Hi, while importing data using the CsvBulkLoadTool I’ve run into an issue trying to query the data using sqlline.py.  The bulk load tool was successful.  There were no errors.  However when I attempt to query the data I get some exceptions:

 

java.lang.RuntimeException: org.apache.phoenix.exception.PhoenixIOException

        at sqlline.SqlLine$IncrementalRows.hasNext(SqlLine.java:2440)

 

followed by many GlobalMemoryManger errors:

 

WARN memory.GlobalMemoryManager: Orphaned chunk of xxxx bytes found during finalize

 

Not all queries, but most, produce this error and it seems related to the existence of a secondary index table:

 

select * from TABLE limit 10;  --ERROR – index not used

select <un-indexed field> from TABLE limit 10 -- ERROR

 

If I run a query on an INTEGER column with a secondary index I do not get this error:

 

select distinct(fieldx) from TABLE limit 10;  -- SUCCESS!

 

However, a similar query on an indexed VARCHAR field produces a timeout error:

java.lang.RuntimeException: … PhoenixIOException: Failed after retry of OutOfOrderScannerNextException: was there a rpc timeout?

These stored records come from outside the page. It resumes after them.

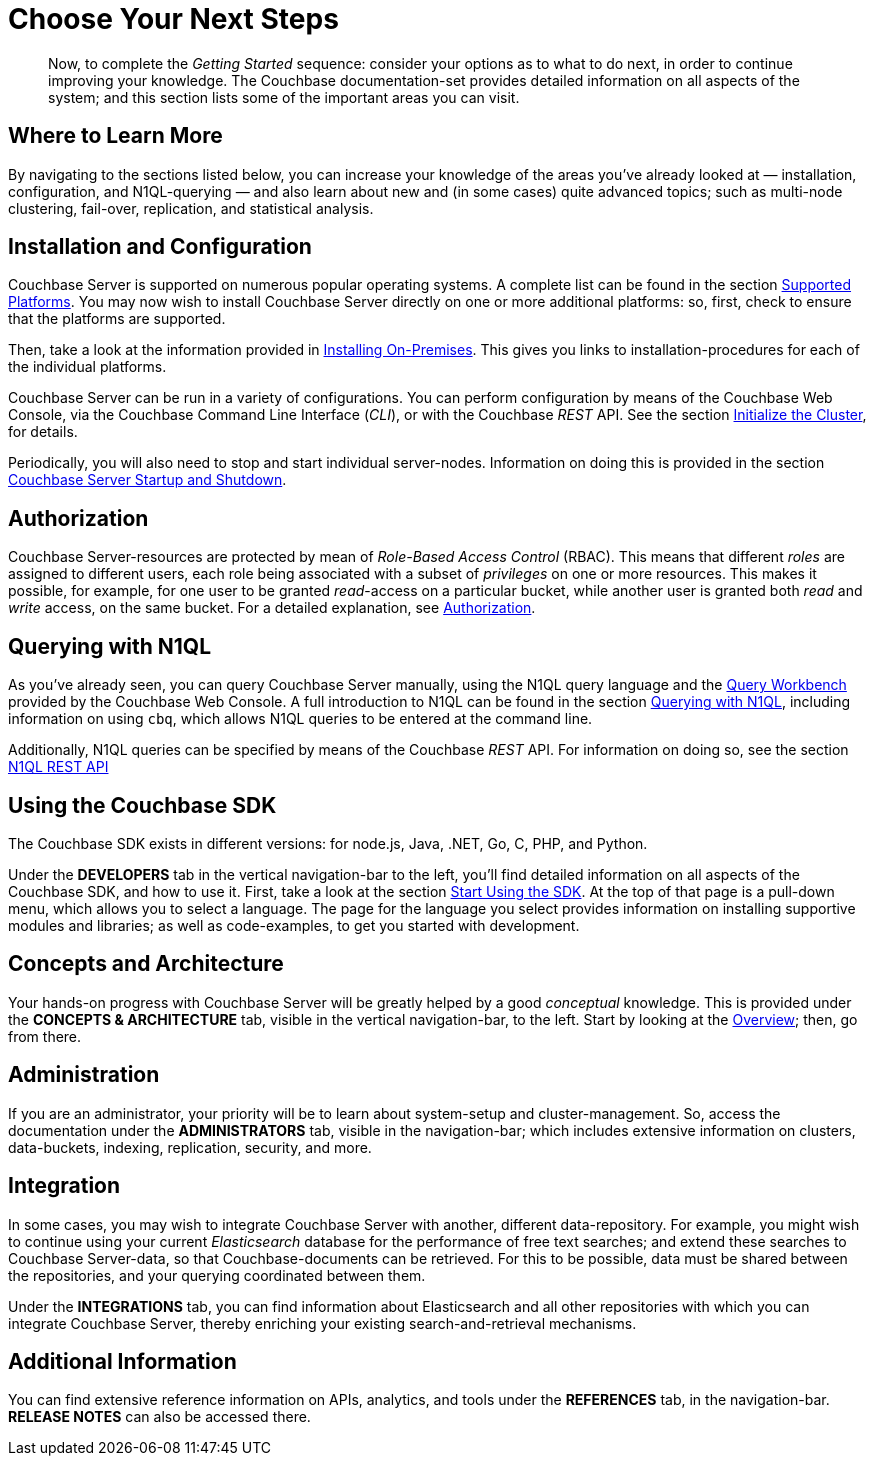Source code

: = Choose Your Next Steps

[abstract]
Now, to complete the _Getting Started_ sequence: consider your options as to what to do next, in order to continue improving your knowledge.
The Couchbase documentation-set provides detailed information on all aspects of the system; and this section lists some of the important areas you can visit.

== Where to Learn More

By navigating to the sections listed below, you can increase your knowledge of the areas you've already looked at — installation, configuration, and N1QL-querying — and also learn about new and (in some cases) quite advanced topics; such as multi-node clustering, fail-over, replication, and statistical analysis.

== Installation and Configuration

Couchbase Server is supported on numerous popular operating systems.
A complete list can be found in the section xref:install:install-platforms.adoc[Supported Platforms].
You may now wish to install Couchbase Server directly on one or more additional platforms: so, first, check to ensure that the platforms are supported.

Then, take a look at the information provided in xref:install:install-intro.adoc[Installing On-Premises].
This gives you links to installation-procedures for each of the individual platforms.

Couchbase Server can be run in a variety of configurations.
You can perform configuration by means of the Couchbase Web Console, via the Couchbase Command Line Interface (_CLI_), or with the Couchbase _REST_ API.
See the section xref:install:init-setup.adoc[Initialize the Cluster], for details.

Periodically, you will also need to stop and start individual server-nodes.
Information on doing this is provided in the section xref:install:startup-shutdown.adoc[Couchbase Server Startup and Shutdown].

== Authorization

Couchbase Server-resources are protected by mean of _Role-Based Access Control_ (RBAC).
This means that different _roles_ are assigned to different users, each role being associated with a subset of _privileges_ on one or more resources.
This makes it possible, for example, for one user to be granted _read_-access on a particular bucket, while another user is granted both _read_ and _write_ access, on the same bucket.
For a detailed explanation, see xref:security:security-authorization.adoc[Authorization].

== Querying with N1QL

As you've already seen, you can query Couchbase Server manually, using the N1QL query language and the xref:tools:query-workbench.adoc[Query Workbench] provided by the Couchbase Web Console.
A full introduction to N1QL can be found in the section xref:java-sdk::n1ql-query.adoc[Querying with N1QL], including information on using `cbq`, which allows N1QL queries to be entered at the command line.

Additionally, N1QL queries can be specified by means of the Couchbase _REST_ API.
For information on doing so, see the section xref:n1ql:n1ql-rest-api/index.adoc[N1QL REST API]

== Using the Couchbase SDK

The Couchbase SDK exists in different versions: for node.js, Java, .NET, Go, C, PHP, and Python.

Under the *DEVELOPERS* tab in the vertical navigation-bar to the left, you'll find detailed information on all aspects of the Couchbase SDK, and how to use it.
First, take a look at the section xref:java-sdk::start-using-sdk.adoc[Start Using the SDK].
At the top of that page is a pull-down menu, which allows you to select a language.
The page for the language you select provides information on installing supportive modules and libraries; as well as code-examples, to get you started with development.

== Concepts and Architecture

Your hands-on progress with Couchbase Server will be greatly helped by a good _conceptual_ knowledge.
This is provided under the *CONCEPTS & ARCHITECTURE* tab, visible in the vertical navigation-bar, to the left.
Start by looking at the xref:concepts:concepts-intro.adoc[Overview]; then, go from there.

== Administration

If you are an administrator, your priority will be to learn about system-setup and cluster-management.
So, access the documentation under the *ADMINISTRATORS* tab, visible in the navigation-bar; which includes extensive information on clusters, data-buckets, indexing, replication, security, and more.

== Integration

In some cases, you may wish to integrate Couchbase Server with another, different data-repository.
For example, you might wish to continue using your current _Elasticsearch_ database for the performance of free text searches; and extend these searches to Couchbase Server-data, so that Couchbase-documents can be retrieved.
For this to be possible, data must be shared between the repositories, and your querying coordinated between them.

Under the *INTEGRATIONS* tab, you can find information about Elasticsearch and all other repositories with which you can integrate Couchbase Server, thereby enriching your existing search-and-retrieval mechanisms.

== Additional Information

You can find extensive reference information on APIs, analytics, and tools under the *REFERENCES* tab, in the navigation-bar.
*RELEASE NOTES* can also be accessed there.
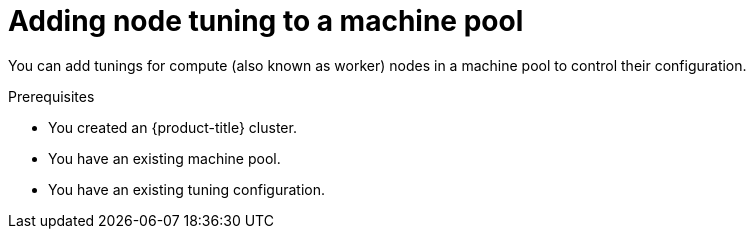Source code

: // Module included in the following assemblies:
//
// * rosa_cluster_admin/rosa_nodes/rosa-managing-worker-nodes.adoc

:_content-type: PROCEDURE
[id="rosa-adding-tuning_{context}"]
= Adding node tuning to a machine pool

You can add tunings for compute (also known as worker) nodes in a machine pool to control their configuration.

.Prerequisites

ifdef::openshift-rosa[]
* You installed and configured the latest {product-title} (ROSA) CLI, `rosa`, on your workstation.
* You logged in to your Red Hat account using the ROSA CLI (`rosa`).
* You created a ROSA cluster.
endif::openshift-rosa[]
ifndef::openshift-rosa[]
* You created an {product-title} cluster.
endif::[]
* You have an existing machine pool.
* You have an existing tuning configuration.

.Procedure

ifdef::openshift-rosa[]
. List the machine pools in the cluster:
+
[source,terminal]
----
$ rosa list machinepools --cluster=<cluster_name>
----
+
.Example output
+
[source,terminal]
----
ID           AUTOSCALING  REPLICAS  INSTANCE TYPE  LABELS    TAINTS    AVAILABILITY ZONES    SUBNET  VERSION  AUTOREPAIR  TUNING CONFIGS  MESSAGE
Default      No           2         m5.xlarge                          us-east-1a            N/A     4.12.14  Yes
db-nodes-mp  No           2         m5.xlarge                          us-east-1a            No      4.12.14  Yes         
----

. You can add tuning configurations to an existing or new machine pool.

.. Add tunings when creating a machine pool:
+
[source,terminal]
----
$ rosa create machinepool -c <cluster-name> <machinepoolname> --tuning-configs <tuning_config_name>
----
+
.Example output
[source,terminal]
----
? Tuning configs: sample-tuning
I: Machine pool 'db-nodes-mp' created successfully on hosted cluster 'sample-cluster'
I: To view all machine pools, run 'rosa list machinepools -c sample-cluster'
----

.. Add or update the tunings for a machine pool:
+
[source,terminal]
----
$ rosa edit machinepool -c <cluster-name> <machinepoolname> --tuning-configs <tuningconfigname>
----
+
.Example output
[source,terminal]
----
I: Updated machine pool 'db-nodes-mp' on cluster 'mycluster'
----

.Verification

. List the available machine pools in your cluster:
+
[source,terminal]
----
$ rosa list machinepools --cluster=<cluster_name>
----
+
.Example output
[source,terminal]
----
ID          AUTOSCALING  REPLICAS  INSTANCE TYPE  LABELS  TAINTS  AVAILABILITY ZONES  SUBNET  VERSION  AUTOREPAIR  TUNING CONFIGS MESSAGE                                                       
Default      No           2         m5.xlarge                     us-east-1a          N/A     4.12.14  Yes        
db-nodes-mp  No           2         m5.xlarge                     us-east-1a          No      4.12.14  Yes          sample-tuning 
----

. Verify that the tuning config is included for your machine pool in the output.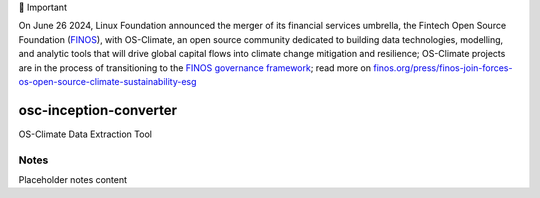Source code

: 💬 Important

On June 26 2024, Linux Foundation announced the merger of its financial services umbrella, the Fintech Open Source Foundation (`FINOS <https://finos.org>`_), with OS-Climate, an open source community dedicated to building data technologies, modelling, and analytic tools that will drive global capital flows into climate change mitigation and resilience; OS-Climate projects are in the process of transitioning to the `FINOS governance framework <https://community.finos.org/docs/governance>`_; read more on `finos.org/press/finos-join-forces-os-open-source-climate-sustainability-esg <https://finos.org/press/finos-join-forces-os-open-source-climate-sustainability-esg>`_


.. image:: https://img.shields.io/badge/OS-Climate-blue
  :alt: An OS-Climate Project
  :target: https://os-climate.org/
.. image:: https://img.shields.io/badge/slack-osclimate-brightgreen.svg?logo=slack
  :alt: Join OS-Climate on Slack
  :target: https://os-climate.slack.com
.. image:: https://img.shields.io/badge/GitHub-100000?logo=github&logoColor=white
  :alt: Source code on GitHub
  :target: https://github.com/ModeSevenIndustrialSolutions/osc-inception-converter
.. image:: https://img.shields.io/pypi/v/osc-inception-converter.svg
  :alt: PyPI package
  :target: https://pypi.org/project/osc-inception-converter/
.. image:: https://api.cirrus-ci.com/github/os-climate/osc-inception-converter.svg?branch=main
  :alt: Built Status
  :target: https://cirrus-ci.com/github/os-climate/osc-inception-converter
.. image:: https://img.shields.io/badge/PDM-Project-purple
  :alt: Built using PDM
  :target: https://pdm-project.org/latest/
.. image:: https://img.shields.io/badge/-PyScaffold-005CA0?logo=pyscaffold
  :alt: Project generated with PyScaffold
  :target: https://pyscaffold.org/


=======================
osc-inception-converter
=======================

OS-Climate Data Extraction Tool

.. _notes:

Notes
=====

Placeholder notes content
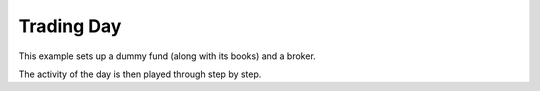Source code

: ===========
Trading Day
===========

This example sets up a dummy fund (along with its books) and a broker.

The activity of the day is then played through step by step.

        at sqlline.SqlLine$IncrementalRows.hasNext(SqlLine.java:2440)

 

select count(*) … times out as well

 

Details:

Total records imported: 7.2B

Cluster size: 30 nodes

Splits: 40 (salted)

 

Phoenix version: 4.2.0

HBase version: 0.98

HDP distro 2.1.5

 

I can scan the data with no errors from hbase shell

 

Basic Phoenix table def:

 

CREATE TABLE IF NOT EXISTS

t1_csv_data

(

timestamp BIGINT NOT NULL,

location VARCHAR NOT NULL,

fileid VARCHAR NOT NULL,

recnum INTEGER NOT NULL,

field5 VARCHAR,

...

field45 VARCHAR,

CONSTRAINT pkey PRIMARY KEY (timestamp,

location, fileid,recnum)

)

IMMUTABLE_ROWS=true,COMPRESSION='SNAPPY',SALT_BUCKETS=40, SPLIT_POLICY=’org.apache.hadoop.hbase.regionserver.ConstantSizeRegionSplitPolicy’;

 

-- indexes

CREATE INDEX t1_csv_data_f1_idx ON t1_csv_data(somefield1) COMPRESSION='SNAPPY', SPLIT_POLICY=’org.apache.hadoop.hbase.regionserver.ConstantSizeRegionSplitPolicy’;;

CREATE INDEX t1_csv_data_f2_idx ON t1_csv_data(somefield2) COMPRESSION='SNAPPY', SPLIT_POLICY=’org.apache.hadoop.hbase.regionserver.ConstantSizeRegionSplitPolicy’;;

CREATE INDEX t1_csv_data_f3_idx ON t1_csv_data(somefield3) COMPRESSION='SNAPPY', SPLIT_POLICY=’org.apache.hadoop.hbase.regionserver.ConstantSizeRegionSplitPolicy’;;

 

Thanks for your help,

Ralph